Using a submersible camera and a high powered light for cutting through the murky water, this picture ignited quite a stir which led to speculation that Nessie could possibly be a plesiosaur, an aquatic dinosaur.

However, this picture is actually a retouched image. Due to the high peat content from the surrounding soil, visibility underwater is extremely poor.

So enhancing the photograph also enhanced its shadowy flaws. And because of depth perception, there really is no way of knowing if this is just an ordinary fish fin or bubbles. It is a fascinating image but due to its grainy quality and poor resolution, it doesn’t past muster in the scientific community.

Nevertheless, after nearly four decades of exhaustive research, Rines really has absolutely no concrete irrefutable evidence that the creature exists. Even though he became a respected expert in Nessie, Rines has produced no skeletal remains and he has not captured a live animal and there are no tissue samples from an available dead specimen. And without solid proof, the Loch Ness Monster doesn’t exist.

But that didn’t stop Rines from asserting that global warming must have killed off Nessie. He has deduced about 100 places where he thinks the remains of this animal must be. However, it is far too convenient to blame the absence of Nessie on climate change. First of all, the bare facts must be examined.
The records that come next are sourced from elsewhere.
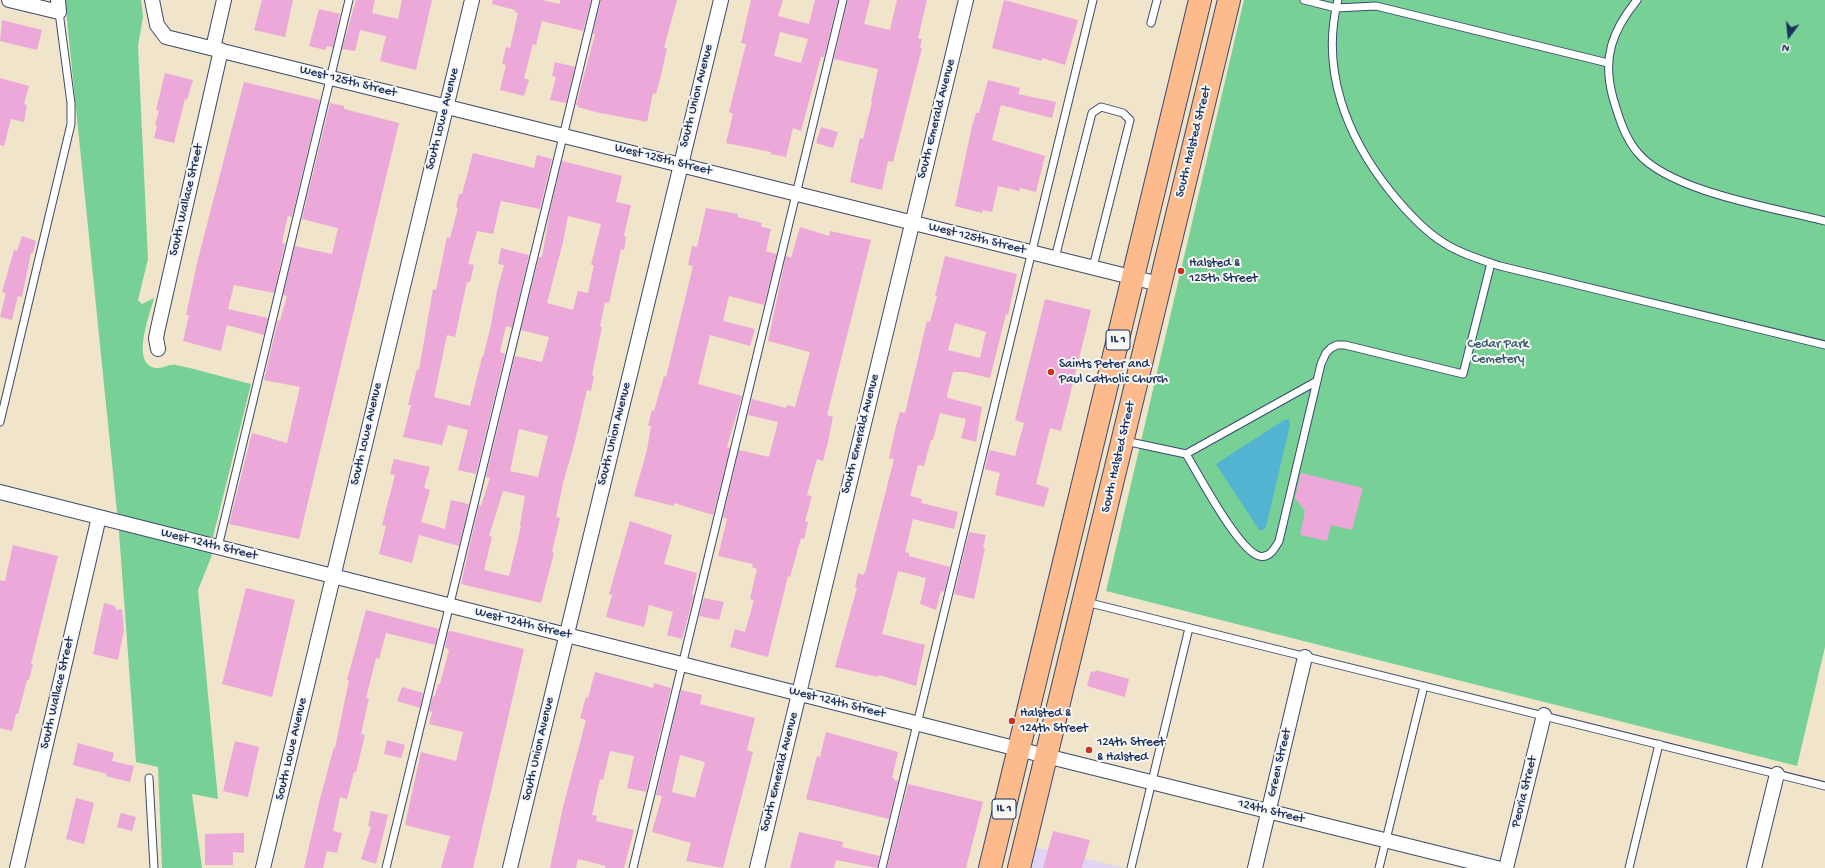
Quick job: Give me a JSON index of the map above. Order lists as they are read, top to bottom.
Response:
{
  "streets": {
    "main road": ["South Halsted Street", "IL 1"],
    "street": [
      "West 125th Street",
      "South Union Avenue",
      "South Lowe Avenue",
      "South Emerald Avenue",
      "South Wallace Street",
      "West 124th Street",
      "Green Street",
      "Peoria Street",
      "124th Street"
    ]
  },
  "crossings": [
    ["West 125th Street", "South Union Avenue"],
    ["West 125th Street", "South Lowe Avenue"],
    ["West 125th Street", "South Emerald Avenue"],
    ["West 125th Street", "South Halsted Street"],
    ["West 125th Street", "South Wallace Street"],
    ["South Union Avenue", "West 124th Street"],
    ["South Lowe Avenue", "West 124th Street"],
    ["South Emerald Avenue", "West 124th Street"],
    ["South Halsted Street", "West 124th Street"],
    ["South Halsted Street", "124th Street"],
    ["South Wallace Street", "West 124th Street"],
    ["West 124th Street", "124th Street"],
    ["Green Street", "124th Street"]
  ],
  "parks": ["Cedar Park Cemetery"],
  "places": [
    "Halsted & 125th Street",
    "Saints Peter and Paul Catholic Church",
    "Halsted & 124th Street",
    "124th Street & Halsted"
  ],
  "north": "bottom"
}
In geological terms, Loch Ness is practically a brand new lake. It was created by the last ice age approximately 10,000 years ago in which retreating glaciers dug out this enormously deep fissure in the earth. And prior to its formation, its present day location was frozen solid for about 20,000 years. So in other words, this deep water lake has not always been Loch Ness for the past millions of years.
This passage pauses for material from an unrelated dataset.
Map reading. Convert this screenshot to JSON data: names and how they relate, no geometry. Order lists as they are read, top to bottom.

So if Nessie is a plesiosaur or some kind of prehistoric water-borne reptile, then it must have recently migrated to Scotland sometime within the past 10,000 years.

Now the global warming explanation is rather dubious.

Given that researchers think that the Loch Ness Monster is descended from dinosaurs or some other kind of prehistoric lizard, then it has to be a very hardy creature to be able to survive the past few millenniums.

Unbeknownst to a lot of global warming activists, climate change is the norm for the planet. There is no such thing as a normal or average temperature.

The global warming of this planet for the past couple of decades is miniscule at best. The Medieval Climate Optimum occurred from about the tenth century and lasted until the fourteenth century. During those centuries, Vikings raised livestock and grew crops in Greenland and grapes were cultivated in Britain. It was a very warm period for the planet which was subsequently followed by the Little Ice Age which also lasted for a few centuries.

And several thousand years before the Medieval Climate Optimum, there was another great period of global warming known as the Holocene Climate Optimum which may have lasted for thousands of years.

If Nessie was able to weather through both Optimums of tremendous warming that lasted for centuries as well as survive the brutally harsh Little Ice Age which froze over the River Thames in London, then it would be a safe bet to assume that a couple of decades of very modest temperature increases ought to be no sweat. After all, the polar bears made it through both intensely warm Optimums so why couldn’t Nessie?

The real problem is that no proof means that it doesn’t exist. And if something hasn’t been proven, then it is useless to speculate on any possible reasons for its demise.

I have an open mind for about anything in our physical universe but I also use rational thought and reason so I have to be presented with convincing incontrovertible evidence about the existence of the Loch Ness Monster. So until that happens, Nessie is a fine legend but global warming killing off this animal makes for absurd comedy.